# Beer to drink while waiting on wine to age?



## Intheswamp (Nov 9, 2019)

Ok, there's a thread going on in the beginner's winemaking subforum... "Drinkable wines while waiting for others to finish aging". But, I like beer, too, but have never brewed any. I'm thinking of brewing beer to help "span the ages". I'm a wimp and normally drink Coors Lite. And, I figure the best route is to go with a kit...but which one?

What would be the most simple process to use? Anybody got a link to a cookie-cutter, generic, beginner's beer-making tutorial for the criminally mundane?

When I start reading about malting, and mashing, and 5-row, and other aspects of homebrewing my eyes start crossing...

So, any *really* basic pointers on where to start at?

Thanks!


----------



## bshef (Nov 9, 2019)

Stay off the beer forum; people really get serious. Any pale ale kit will work for the rank beginner who drinks lite lager. Get one from Austin Homebrew. They have a mess of clones. Remember only sanitize with Star San, no Kmeta. O2 is more harmful to beer than wine. Keep it really clean and stable temps. Ales ferment at room temp but the beer will suffer if too close to heat or AC vents. I brew beer and make wine. Beer takes more time on the front end but drinkable in a month or 2.


----------



## bshef (Nov 9, 2019)

Also try hard cider; best of both worlds.


----------



## jsbeckton (Nov 9, 2019)

Intheswamp said:


> Anybody got a link to a cookie-cutter, generic, beginner's beer-making tutorial for the criminally mundane?
> 
> When I start reading about malting, and mashing, and 5-row, and other aspects of homebrewing my eyes start crossing...
> 
> ...



‘How to Brew’ by John Palmer is the Bible of homebrewing. It’s a big read but excellent info. 

Brewing is similar to wine making in that most people start with kits and move up after they get the hang of it (all grain/all grape). The beer kits will give you pretty much everything you need but again similar to wine many people swap out the yeast. 

If you are into watery lagers (sorry [emoji3]) you might want to try making a Kolsch as lagers require more time and temp control than most ales.

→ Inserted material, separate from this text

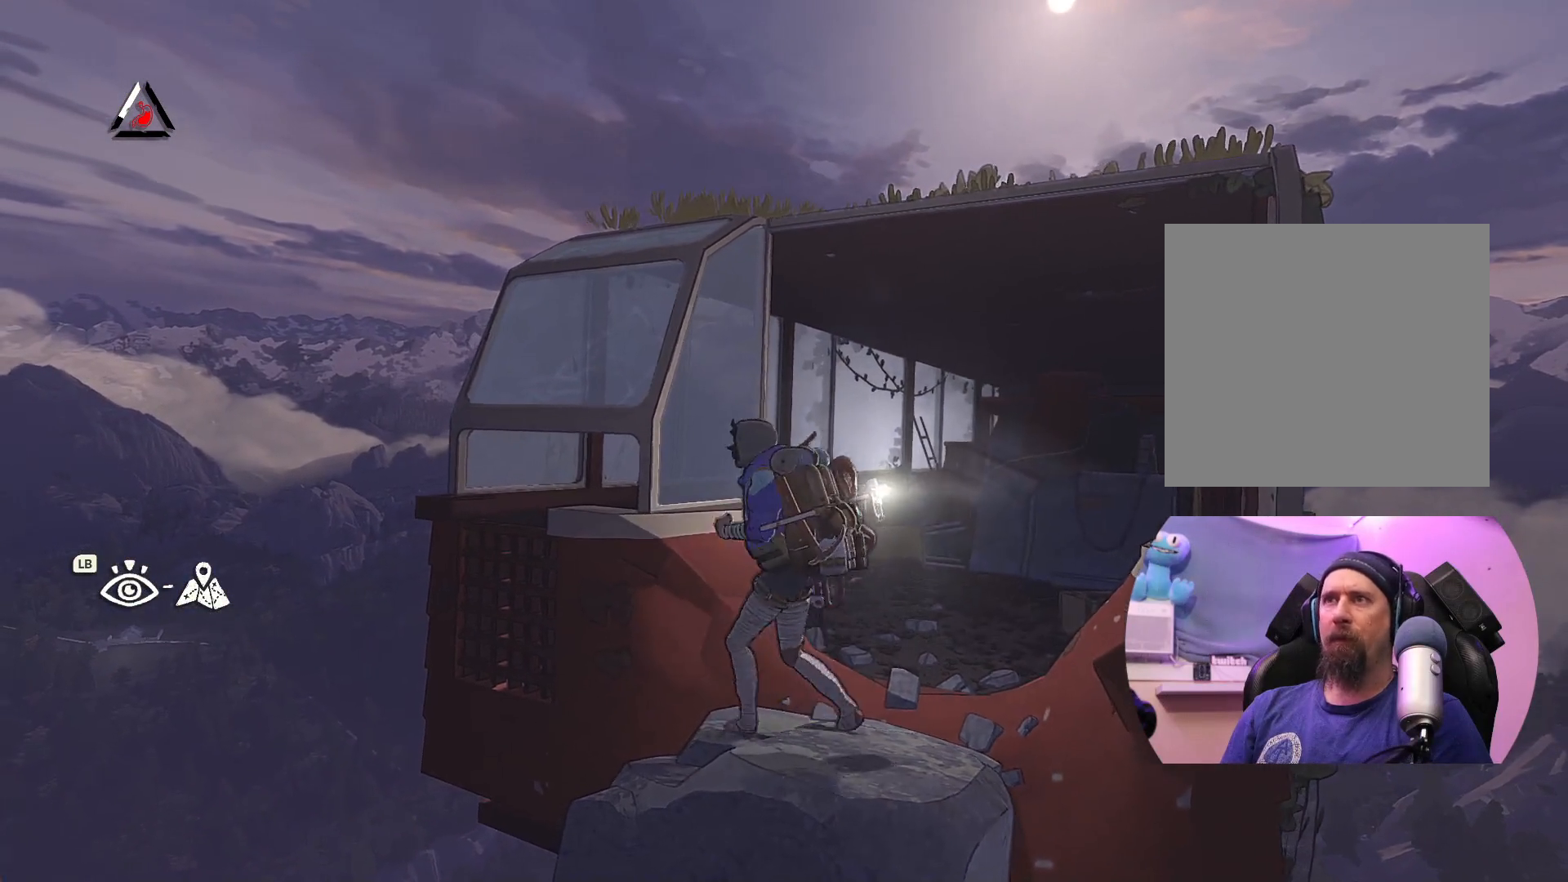
{"buttons": ["R2"], "left_stick": "center", "right_stick": "center", "events": [[17, "left_stick", "center"], [150, "R2", "down"], [250, "left_stick", "up-left"], [450, "left_stick", "center"]]}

Craigslist is your friend for equipment.


----------



## BernardSmith (Nov 10, 2019)

Here's the thing - if you plan on making a beer using all-grain and your plan is to make 5 gallons then you need to plan to make this outdoors and use a propane heater. Typically, a kitchen range is not powerful enough to bring that amount of mash or wort to the kinds of temperatures you want in a time frame that you can tolerate. If you have no access to a propane heater then either plan on making smaller volumes (say 1-3 gallons) or think about using DME or LME (dried malt extract or liquid malt extract. 
There are a number of books that focus on recipes for gallon batches and you simply increase the amount of malt and hops.


----------



## bshef (Nov 10, 2019)

PM me for some good extract/mini mash recipes/tips.


----------



## pgentile (Dec 1, 2019)

Do a search for a Coors Light Clone kit if that's what you like there are few out there. A kit will be extract plus some grains or all extract. I started with kits and then went full blown all-grain. I have since switched to primarily wine making but still make about 4 10-gallon batches of beer a year. But I have settled in on extract batches with some steeped grains. I don't boil any more and dry hop for 3 - 4 weeks. Primarily make and IPA with orange zest and dry hop with Citra, Galaxy, Cascade, etc. Tried many of the different yeasts, but only use Safale us-05 these days.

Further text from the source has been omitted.